Each line in the entries below that contains the word "align" counts once. Report how many there are and nothing more.

[Stored items from a collection]
########
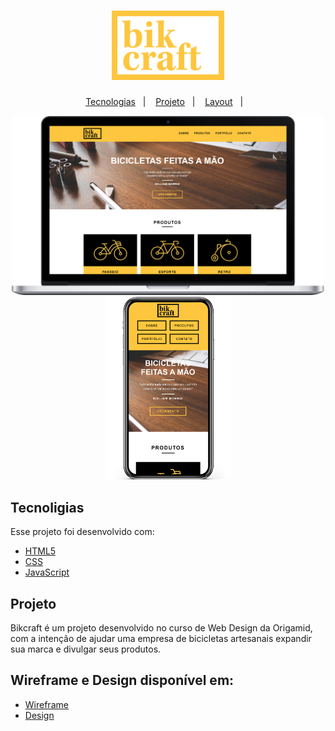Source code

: <h1 align="center">
   <img src="./img/bikcraft-qualidade.svg" alt="Bikcraft" width="180"/>
</h1>

<p align="center">
  <a href="#-tecnologias">Tecnologias</a>&nbsp;&nbsp;&nbsp;|&nbsp;&nbsp;&nbsp;
  <a href="#-projeto">Projeto</a>&nbsp;&nbsp;&nbsp;|&nbsp;&nbsp;&nbsp;
  <a href="#-layout">Layout</a>&nbsp;&nbsp;&nbsp;|&nbsp;&nbsp;&nbsp;
</p>

<div align="center">
   <img src="./.github/desktop.png" width="500px">
   <img src="./.github/mobile.png" width="200px">
</div>

## Tecnoligias

Esse projeto foi desenvolvido com:

- [HTML5](https://developer.mozilla.org/pt-BR/docs/Web/HTML/HTML5)
- [CSS](https://developer.mozilla.org/pt-BR/docs/Web/CSS)
- [JavaScript](https://developer.mozilla.org/pt-BR/docs/Web/JavaScript)

## Projeto

Bikcraft é um projeto desenvolvido no curso de Web Design da Origamid, com a intenção de ajudar uma empresa de bicicletas artesanais expandir sua marca e divulgar seus produtos.

## Wireframe e Design disponível em:

* [Wireframe](https://xd.adobe.com/view/f189d9ee-5e17-42e0-4e70-d9de371e4588-87b8/) 
* [Design](https://xd.adobe.com/view/ca6958ac-4c7f-467d-4f82-428927607a9e-bc58/)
########
§ **Exercise solution**:
3